Use Caution While Driving This Spring

From Whitetails Unlimited.  Good points have been brought to our attention here.  Check it out…

Deer are very active in the spring, creating hazards for motorists. Whitetails Unlimited urges drivers to be safe this spring.

Collisions between cars and white-tailed deer are common in the spring, and drivers need to be alert to the danger, according to Whitetails Unlimited Executive Director Pete Gerl. “Drivers need to be aware that deer are more active in the spring, particularly during the dusk and dawn hours,” Gerl said. “There are hundreds of thousands of accidents with deer nationwide, and the only effective way to prevent them is for drivers to be alert to the danger.”

Car-deer accidents peak during the fall, but numbers are also very high in the spring. That’s because during the winter deer commonly gather  in smaller areas, and as the weather warms in the spring the deer spread out and return to their summer feeding and birthing areas. As a result many more deer are crossing many more roads as they move across the countryside. In addition, deer often find excellent food sources along roads and highways, placing them in proximity of vehicles. (As foliage starts to turn green in the spring, plants on the edge of open areas near roads can get more sunlight, and therefore grow earlier, faster and bigger than plants inside wooded areas.)


There are a number of things a driver can do to be safer during this time of year:

  • Be more cautious while driving at all times.

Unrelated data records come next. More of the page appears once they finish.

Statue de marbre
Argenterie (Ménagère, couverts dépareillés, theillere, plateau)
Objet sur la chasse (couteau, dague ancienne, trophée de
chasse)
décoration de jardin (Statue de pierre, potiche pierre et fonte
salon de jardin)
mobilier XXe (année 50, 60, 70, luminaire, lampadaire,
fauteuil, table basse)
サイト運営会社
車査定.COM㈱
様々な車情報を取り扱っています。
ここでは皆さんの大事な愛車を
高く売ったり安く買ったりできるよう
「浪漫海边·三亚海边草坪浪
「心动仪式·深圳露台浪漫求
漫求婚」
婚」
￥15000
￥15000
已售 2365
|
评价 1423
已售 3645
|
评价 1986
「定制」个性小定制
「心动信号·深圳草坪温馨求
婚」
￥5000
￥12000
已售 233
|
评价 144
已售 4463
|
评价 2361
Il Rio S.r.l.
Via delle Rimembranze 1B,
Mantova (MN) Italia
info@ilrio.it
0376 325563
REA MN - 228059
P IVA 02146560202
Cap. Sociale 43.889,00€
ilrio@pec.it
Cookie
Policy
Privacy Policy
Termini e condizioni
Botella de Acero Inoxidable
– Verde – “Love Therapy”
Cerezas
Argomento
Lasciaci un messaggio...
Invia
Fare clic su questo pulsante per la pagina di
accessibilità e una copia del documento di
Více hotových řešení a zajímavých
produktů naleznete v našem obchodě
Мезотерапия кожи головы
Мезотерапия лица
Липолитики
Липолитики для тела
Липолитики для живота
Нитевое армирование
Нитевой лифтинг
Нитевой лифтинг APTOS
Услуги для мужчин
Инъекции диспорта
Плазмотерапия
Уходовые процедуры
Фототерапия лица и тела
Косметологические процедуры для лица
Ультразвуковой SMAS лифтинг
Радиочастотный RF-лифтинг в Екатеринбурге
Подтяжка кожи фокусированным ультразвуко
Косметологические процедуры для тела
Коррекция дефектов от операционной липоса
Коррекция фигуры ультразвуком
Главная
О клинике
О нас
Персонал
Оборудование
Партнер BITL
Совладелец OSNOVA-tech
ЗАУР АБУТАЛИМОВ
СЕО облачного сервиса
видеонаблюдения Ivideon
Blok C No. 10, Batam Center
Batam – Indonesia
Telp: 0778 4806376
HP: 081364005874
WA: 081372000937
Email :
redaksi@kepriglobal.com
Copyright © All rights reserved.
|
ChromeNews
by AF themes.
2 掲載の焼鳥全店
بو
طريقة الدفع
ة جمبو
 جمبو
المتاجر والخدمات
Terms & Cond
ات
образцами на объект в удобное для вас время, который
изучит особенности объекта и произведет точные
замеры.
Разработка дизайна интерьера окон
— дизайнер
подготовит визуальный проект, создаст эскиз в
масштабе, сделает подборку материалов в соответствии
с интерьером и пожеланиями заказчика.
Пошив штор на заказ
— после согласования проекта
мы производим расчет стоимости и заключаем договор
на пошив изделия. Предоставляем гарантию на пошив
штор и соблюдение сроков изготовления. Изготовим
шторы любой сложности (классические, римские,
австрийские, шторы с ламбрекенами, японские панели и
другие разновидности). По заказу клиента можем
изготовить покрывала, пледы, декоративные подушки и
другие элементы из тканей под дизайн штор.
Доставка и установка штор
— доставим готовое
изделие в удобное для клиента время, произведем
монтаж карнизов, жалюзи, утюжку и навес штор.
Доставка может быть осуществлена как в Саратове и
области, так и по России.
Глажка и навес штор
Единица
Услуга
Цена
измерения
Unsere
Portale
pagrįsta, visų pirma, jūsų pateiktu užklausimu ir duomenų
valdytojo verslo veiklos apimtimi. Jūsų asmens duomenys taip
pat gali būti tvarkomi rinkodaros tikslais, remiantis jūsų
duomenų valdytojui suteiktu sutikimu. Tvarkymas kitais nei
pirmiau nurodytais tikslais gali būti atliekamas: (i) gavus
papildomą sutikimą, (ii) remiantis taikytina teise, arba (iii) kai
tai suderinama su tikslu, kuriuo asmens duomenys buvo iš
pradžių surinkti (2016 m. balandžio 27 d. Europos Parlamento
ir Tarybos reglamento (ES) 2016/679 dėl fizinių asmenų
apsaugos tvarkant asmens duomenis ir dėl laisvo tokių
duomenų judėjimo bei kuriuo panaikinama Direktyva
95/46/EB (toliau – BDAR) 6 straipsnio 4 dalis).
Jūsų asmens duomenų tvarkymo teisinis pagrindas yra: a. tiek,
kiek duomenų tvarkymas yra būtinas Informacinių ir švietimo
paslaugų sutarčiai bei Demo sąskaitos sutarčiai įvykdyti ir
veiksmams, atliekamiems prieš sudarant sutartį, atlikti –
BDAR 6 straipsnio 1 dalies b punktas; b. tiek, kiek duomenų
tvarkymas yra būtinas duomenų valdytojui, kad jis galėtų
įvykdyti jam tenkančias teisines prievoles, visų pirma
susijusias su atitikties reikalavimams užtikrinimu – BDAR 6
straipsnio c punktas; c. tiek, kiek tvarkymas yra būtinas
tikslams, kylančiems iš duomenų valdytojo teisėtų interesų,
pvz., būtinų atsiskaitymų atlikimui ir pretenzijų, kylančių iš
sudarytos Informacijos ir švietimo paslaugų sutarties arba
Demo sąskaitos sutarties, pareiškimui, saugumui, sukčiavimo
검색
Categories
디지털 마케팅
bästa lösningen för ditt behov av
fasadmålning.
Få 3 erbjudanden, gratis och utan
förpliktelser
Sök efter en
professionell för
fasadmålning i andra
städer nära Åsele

Deer are normally more active between dusk and dawn and are crossing roads during the night, when visibility for drivers is at the lowest.
  • Reduce your speed and watch the edges of the road, as well as ditches and tree lines along the highway. At night, drive within the limits of your headlights and use your high beams when you are able to. Headlights will pick up reflections from the deer’s eyes long before you will be able to see the entire deer. If you see these reflections, start to slow down.
  • If you see one deer, assume there are others around. Deer often travel in groups.
  • Deer crossing signs along the highway are there for a reason – deer are known to cross the road in that area! Be extra cautious in these areas.
  • Be aware that many does are pregnant in the spring, making them slower and less agile. It is more difficult for them to avoid vehicles.
  • If a collision with a deer is inevitable, do not cross the centerline into oncoming traffic and avoid violent swerving to miss the deer. Most experts advise hitting the deer instead of swerving sharply into the side of the road and possibly loosing control of the vehicle, hitting a roadside object, or rolling the vehicle.
  • Make sure you and your passengers always wear seatbelts.
  • If you do hit a deer call 911 if there are injuries, or if your vehicle is disabled. Insurance companies normally require a police report if there is damage that needs to be repaired. Do not approach a deer that is injured but still alive. It will be scared and want to flee, and you can be injured by hooves or antlers. Police officers and game wardens are permitted to destroy injured animals, but it is usually not legal for individuals to kill a deer out of season or without a license.

Seeing a deer in the woods is a wonderful treat, but it’s scary when you see one near the road. Be careful out there.